随后造型师为我选了一件白色连衣裙。上半身除去细细的肩带与我的烟熏妆对比倒显朴素很多,下半身就有些夸张了,裙身极短,可能也就那么三四寸长而已,感觉倒像极了短裤,但偏偏又是蓬蓬的裙摆,配着裁减得极好的细碎纹路让我眼前一亮,搭上一双黑色高跟鞋,顿时觉得自己好似也欣长了些。
一切妥当,我蹭着脚下三寸高跟鞋走出化妆间,觉得自己从来没有这么神奇过。

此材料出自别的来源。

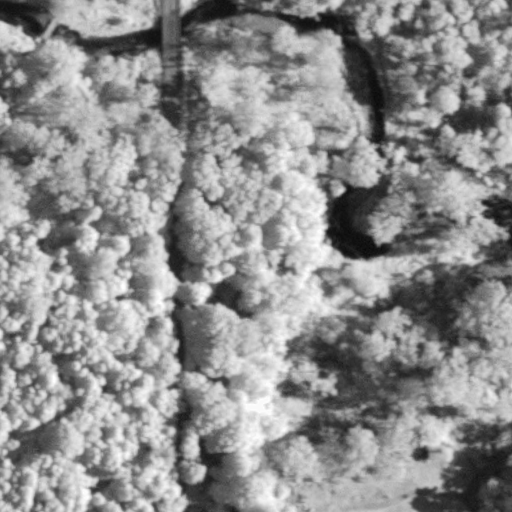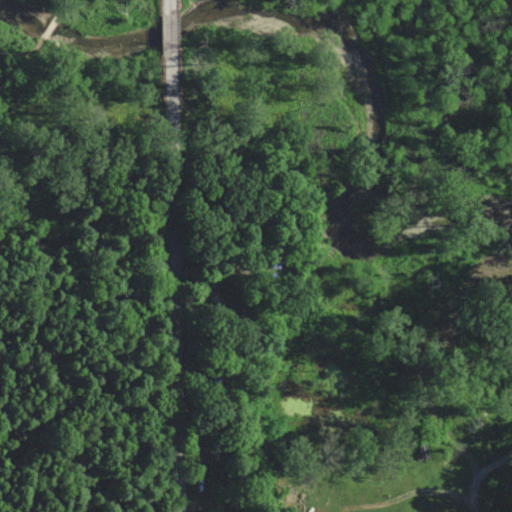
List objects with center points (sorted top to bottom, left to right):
road: (173, 256)
road: (482, 475)
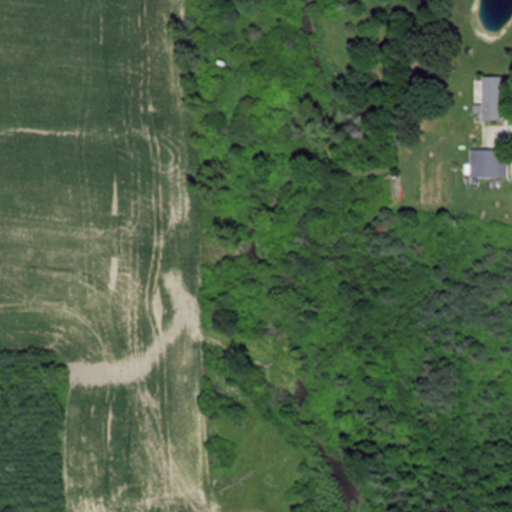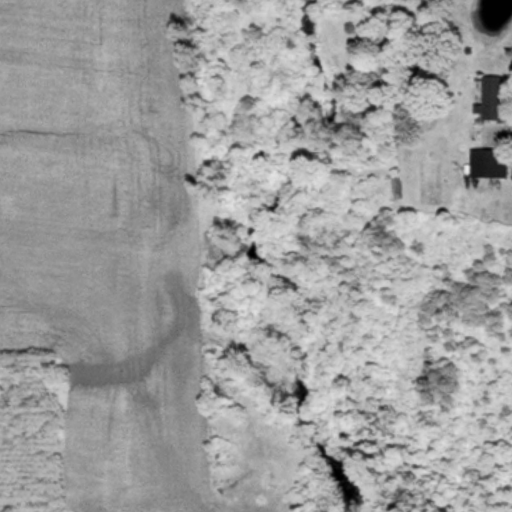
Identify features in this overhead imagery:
building: (497, 97)
building: (493, 163)
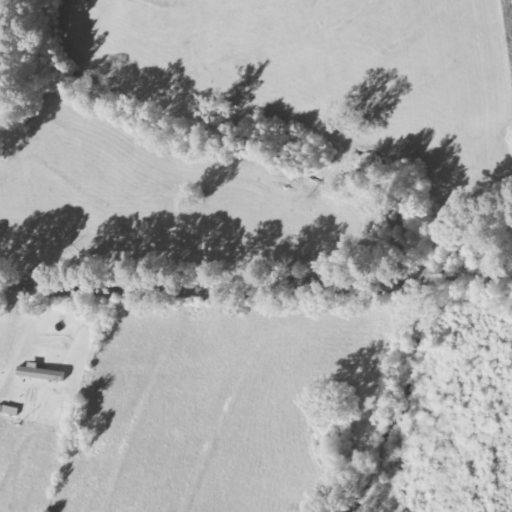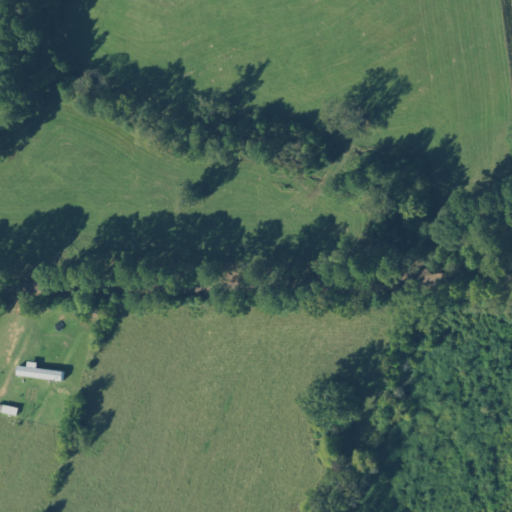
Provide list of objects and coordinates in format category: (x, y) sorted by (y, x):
road: (255, 293)
building: (40, 372)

柏文瞧着我打量了半天,弄得我也有些不好意思了。
“怎么,不认识我了?”我一本正经地朝他开玩笑。
“你不说话吧,我还真不认识了。”他也一本正经的学着我的样子说。
“看在本小姐心情不错的份上,不跟你计较了。”随即我们进了摄影棚。
严格的说来,我和柏文要照的不是一组随意懒散的生活照,当然也不是什么演奏时浑然忘我的沉醉像。照相机前不知什么时候多出一张沙发,我和他就乖乖地坐在那里等着照相,一开始我和他都很紧张,傻傻地也不知道怎么摆pose,但摄影师很专业,最后他直接告诉我们放松聊天就可以了,剩下的只需要交给他,因为他想要的只是一些轻松的东西,而不是两张紧绷呆滞的脸孔……

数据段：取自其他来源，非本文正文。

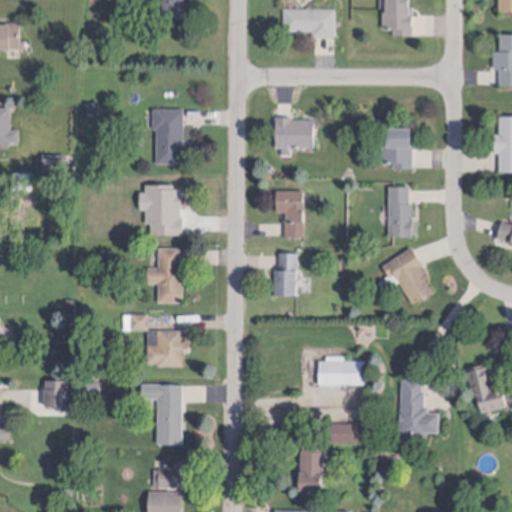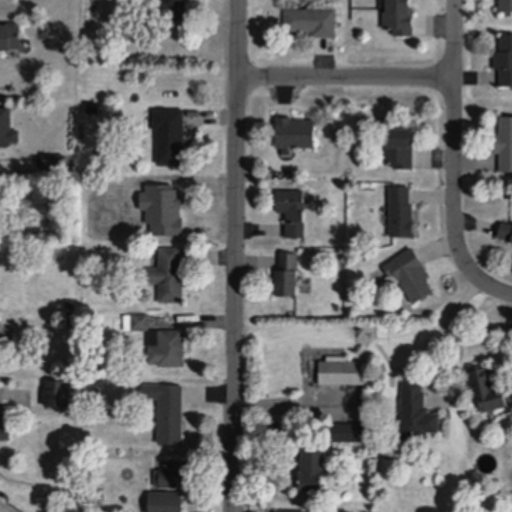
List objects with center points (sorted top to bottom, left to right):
building: (506, 4)
building: (504, 6)
building: (175, 8)
building: (176, 10)
building: (400, 15)
building: (312, 17)
building: (399, 17)
building: (125, 22)
building: (310, 22)
building: (11, 30)
building: (10, 36)
building: (505, 56)
building: (504, 61)
road: (346, 80)
building: (94, 104)
building: (296, 128)
building: (170, 130)
building: (296, 133)
building: (170, 137)
building: (505, 139)
building: (400, 142)
road: (454, 143)
building: (503, 145)
building: (398, 150)
building: (23, 177)
building: (23, 190)
building: (293, 207)
building: (401, 208)
building: (402, 212)
building: (293, 213)
building: (506, 227)
building: (505, 234)
building: (142, 251)
road: (237, 256)
building: (288, 270)
building: (411, 271)
building: (169, 272)
building: (169, 276)
building: (287, 276)
building: (411, 277)
road: (495, 289)
building: (71, 299)
building: (69, 314)
building: (137, 319)
road: (439, 335)
building: (162, 345)
building: (169, 345)
building: (342, 368)
building: (342, 375)
building: (92, 384)
building: (487, 385)
building: (58, 390)
building: (487, 394)
building: (57, 395)
road: (288, 403)
building: (169, 407)
building: (417, 408)
building: (169, 413)
building: (416, 413)
building: (347, 429)
building: (346, 436)
building: (313, 462)
building: (313, 473)
building: (167, 475)
building: (166, 479)
building: (69, 492)
building: (166, 500)
building: (166, 502)
building: (313, 509)
building: (69, 511)
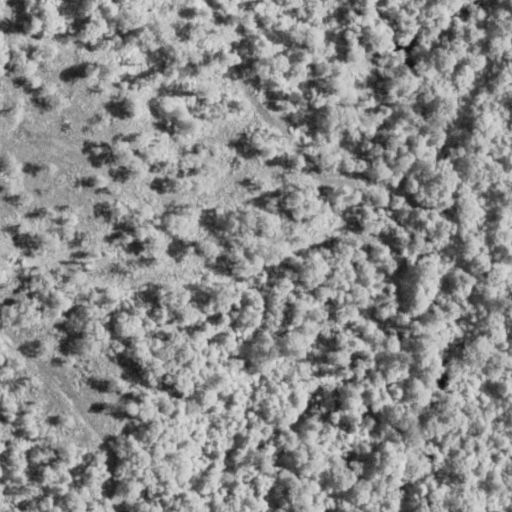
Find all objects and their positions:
river: (446, 233)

“好吧,我觉得现在真是糟透了。”我坐在那里开始发牢骚。
“我也是。”
“就像坐在陈列室的小丑。”
“哪有这么夸张。”
“至少感觉像。”
“那你登台演奏什么感觉?”
“你不知道我眼睛不好使吗?全当黑蚂蚁了。”
“那年在马赛也没见你这么不好意思。”
“呵呵,那倒是,那次旅行可是我一次卖艺讨钱呢。”我咂舌笑着,想起马赛之行半路丢了路费在街头讨钱的事情。
“你想看你那时的样子吗?”
“什么!你照像了,什么时候照的?”
柏文把玩着他手中不知什么时候多出的手机,冲我得意地笑,“全在我手机里了,待会可以发给你看看。”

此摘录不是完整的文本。